Ils savent qu'ils perdent

Nous devons nous rappeler, une fois de plus et insister autant que nécessaire, que nous savons comment une guerre commence, mais que nous pouvons difficilement savoir quand et comment elle se termine. De nombreux exemples montrent que la supériorité militaire permet des débuts victorieux, la défaite apparente de l'adversaire et le contrôle du territoire à conquérir ou à soumettre. Cependant, le grand défi consiste toujours à maintenir l'occupation pendant une longue période et à faire en sorte que le peuple envahi assume un avenir sans liberté et sans la capacité de prendre ses propres décisions.
Vladimir Poutine est conscient qu'une intervention militaire majeure en Ukraine pourrait conduire à sa fin politique car, à moyen et long terme, il sera impossible pour son régime de soutenir l'invasion en raison du coût politique et social des pertes constantes qu'il subira quotidiennement à Moscou et du coût économique du déploiement nécessaire des troupes et du soutien logistique pour assurer la viabilité de son agression. Bien entendu, tous les décideurs politiques ont reçu ces prévisions de leur état-major et savent ce qu'ils peuvent pousser et ce qu'ils peuvent prendre. Ils savent qu'ils perdent.
On peut supposer que les militaires russes auront osé soumettre tous les scénarios à leur chef et qu'ils n'auront retenu aucune des approches les plus réalistes et possibles de ce qui pourrait être la dure réalité. Il est certain que cette voie est semée de mort et de destruction pour le peuple ukrainien et que la tentation d'allumer d'autres étincelles dans d'autres parties du monde serait très dangereuse pour l'ouverture et l'extension du conflit et la multiplication des dommages à la stabilité internationale, pour la relance économique et l'emploi nécessaires pour surmonter la pandémie de coronavirus et pour répondre aux besoins les plus pressants de la scène internationale, qui exige une plus grande attention à la durabilité, à la lutte contre le changement climatique, à l'établissement d'orientations essentielles pour le développement des pays les moins favorisés et à la consolidation d'un accord de base fondé sur le dialogue et la négociation pour la sécurité de la population mondiale.

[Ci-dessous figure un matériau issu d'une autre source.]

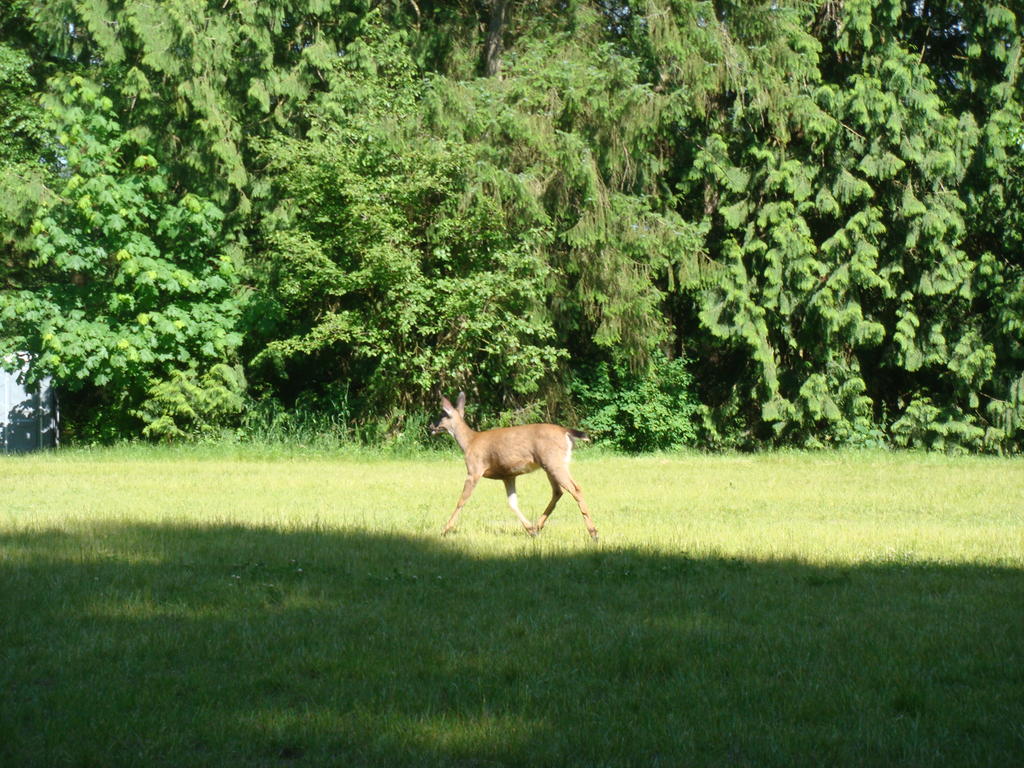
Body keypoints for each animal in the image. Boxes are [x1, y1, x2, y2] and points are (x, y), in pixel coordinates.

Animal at [429, 392, 599, 540]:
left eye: (442, 415)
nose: (430, 426)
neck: (469, 442)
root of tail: (566, 431)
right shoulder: (508, 475)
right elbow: (512, 503)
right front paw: (530, 529)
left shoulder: (474, 470)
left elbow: (462, 500)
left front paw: (445, 529)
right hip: (551, 464)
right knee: (558, 492)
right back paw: (537, 527)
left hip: (553, 461)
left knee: (575, 489)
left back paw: (594, 533)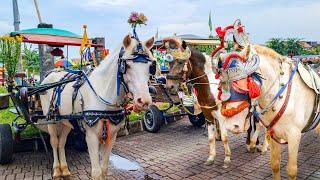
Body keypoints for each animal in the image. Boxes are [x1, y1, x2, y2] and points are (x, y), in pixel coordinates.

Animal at [38, 34, 156, 179]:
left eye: (150, 66)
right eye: (127, 65)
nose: (143, 101)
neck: (103, 94)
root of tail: (51, 74)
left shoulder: (112, 136)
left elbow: (104, 169)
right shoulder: (91, 137)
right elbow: (96, 172)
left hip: (66, 121)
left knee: (62, 143)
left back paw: (64, 169)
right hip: (51, 120)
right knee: (54, 142)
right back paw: (56, 170)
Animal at [220, 44, 320, 179]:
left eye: (241, 84)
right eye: (222, 84)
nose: (232, 125)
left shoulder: (294, 135)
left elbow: (291, 171)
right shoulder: (274, 133)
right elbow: (275, 164)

La diplomatie doit pouvoir trouver une sortie de crise qui sauve la face de chacun lorsqu'il s'agit de justifier toutes les attaques lancées devant sa propre opinion publique, mais qui puisse surtout servir à consolider les bases d'un nouvel ordre mondial satisfaisant pour tous. Ce ne sera pas facile, car l'enjeu est la primauté entre deux systèmes de gouvernement, les démocraties libérales et les régimes totalitaires soutenus par les populistes, les nationalistes et les indépendantistes. Les conflits armés doivent être évités, mais les principes et les valeurs fondamentales de l'Occident doivent être défendus.